Konvoya katılıp Reyhanlı’ya kadar gelen herkese teşekkür eden Yıldırım, Kayseri’deki terör saldırısını kınayarak, "Allah bu pis saldırıyı gerçekleştirenleri lanet etsin, yerin dibine batırsın. Onlar istiyorlar ki yeryüzünde merhamet, adalet, hangi topraklarda ve nerelerden çıkarsa oralara acı düşsün ama biz diyoruz ki el birliğiyle gönül gönüle bütün saldırıları püskürteceğiz. Ne Beşiktaş’ı unuturuz ne Kayseri’yi ne de Halep’i unuturuz, gerekirse her yerde yürürüz dayanışma içinde oluruz her şeyimizi ortaya koyarız" ifadelerini kullandı.
Şu anda Halep’teki anlaşmanın oradaki bir takım güçler tarafından bozulduğunu anımsatan Yıldırım, şöyle devam etti:
"Dün 800 kişi esir edildi, aslında anlaşma yapılmıştı. Bu 800 kişiyi dövdüler, hırpaladılar. Çocuklarının gözü önünde anneyi ve babayı darp ettiler, acımadılar. 3 veya 4 kardeşimizi şehit ettiler, dünyanın neresinde görülmüş esir olanlara böyle muamele yapmak vicdansızlar. Zannediyorsunuz ki onlar yalnız kaldılar. Yetmedi hırsızlık yaptılar, üzerlerindeki telefonları çaldılar, eşyaları çaldılar, onların onurlarını kırmak istediler ama gördünüz, küçücük çocuklar bile ’Ayağınızı sabit kılın, korkmayın, bir gün gelip Halep’i tekrar alacağız’ diyor. Çocuklar bile yüreğinde onlara karşı kin besliyorlardı ve asla korkmuyorlardı."
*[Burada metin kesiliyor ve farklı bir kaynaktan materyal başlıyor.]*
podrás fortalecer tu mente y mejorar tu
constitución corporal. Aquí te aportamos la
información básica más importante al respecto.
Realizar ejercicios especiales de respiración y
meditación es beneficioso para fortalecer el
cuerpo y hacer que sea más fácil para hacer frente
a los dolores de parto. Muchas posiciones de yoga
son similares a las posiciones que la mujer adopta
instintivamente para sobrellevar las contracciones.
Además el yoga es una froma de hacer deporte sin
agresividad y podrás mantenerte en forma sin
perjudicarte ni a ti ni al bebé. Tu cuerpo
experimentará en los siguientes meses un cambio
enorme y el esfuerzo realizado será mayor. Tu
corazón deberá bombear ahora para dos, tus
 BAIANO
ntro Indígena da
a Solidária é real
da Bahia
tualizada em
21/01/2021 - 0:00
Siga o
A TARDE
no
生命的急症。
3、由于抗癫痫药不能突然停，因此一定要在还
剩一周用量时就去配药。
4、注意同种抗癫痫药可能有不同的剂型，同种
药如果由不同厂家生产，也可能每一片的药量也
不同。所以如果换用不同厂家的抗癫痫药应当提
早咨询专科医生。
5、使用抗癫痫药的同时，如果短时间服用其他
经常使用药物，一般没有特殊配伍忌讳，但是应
Konvoyu düzenleyerek Halep’i tüm dünyanın gündemine taşıdıklarını kaydeden Yıldırım, geçmişte buranın görmezden gelindiğini söyledi. Yıldırım, dünyanın harekete geçmeyip, "Halep’te insanlar ölsün bu mesele bitsin" diye baktığını vurgulayarak, "Manipüle ediyorlardı. Çocukların gözyaşını görmemezlikten geliyordu ama konvoyun kararlılığı, sizin dualarınız devletleri harekete geçirdi, liderleri harekete geçirdi ve anlaşmalar yapıldı. Allah razı olsun arabuluculuğunu Türkiye yaptı, keşke İslam dünyasının liderleri el ele verip Halep’teki insanlar için masaya oturabilmeleri gerekirdi" şeklinde konuştu.
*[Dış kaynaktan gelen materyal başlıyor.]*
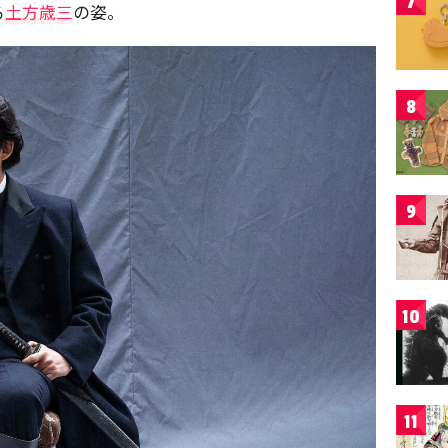
7
る
土方歳三
の姿。
8
9
10
11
Halep’in sesini duyması için İslam ülkelerine seslenen Yıldırım, şunları kaydetti:
"Ey İslam dünyası eskiden neydiniz siz? Bir yerde bir mazlumun başına bir iş gelse, bir Müslüman kadın esir edilse, malınızı satardınız, mülkünüzü satardınız her şeyinizle yollara çıkardınız, silahınız olmasa da yollara çıkardınız ama şimdi ne oldu? Ölüm korkusu yüreklerinize girdi sizin. Dünya sevgisi yüreklerinize girdi. Suyun üzerindeki çer çöp gibi oldu, çöplük gibi oldu. Zaman diriliş zamanıdır, zaman direnme, ayağa kalkma zamanıdır. Ayağa kalktınız, yürüdünüz illeri Reyhanlı’ya getirdiniz. Tüm dünya sizleri görüyor şimdi. Bakıyorlar, seyrediyorlar diyorlar ki ’Eğer katliam devam ederse hep beraber Halep’e gidilir ve o kardeşlerimize de kucak açılır.’ O yüzden katliamı durdurun."
Bülent Yıldırım, tüm Türkiye’yi Halep için nöbete davet ederek, tahliyeler tamamlanıncaya kadar evlere gitmeyeceklerinin altını çizdi.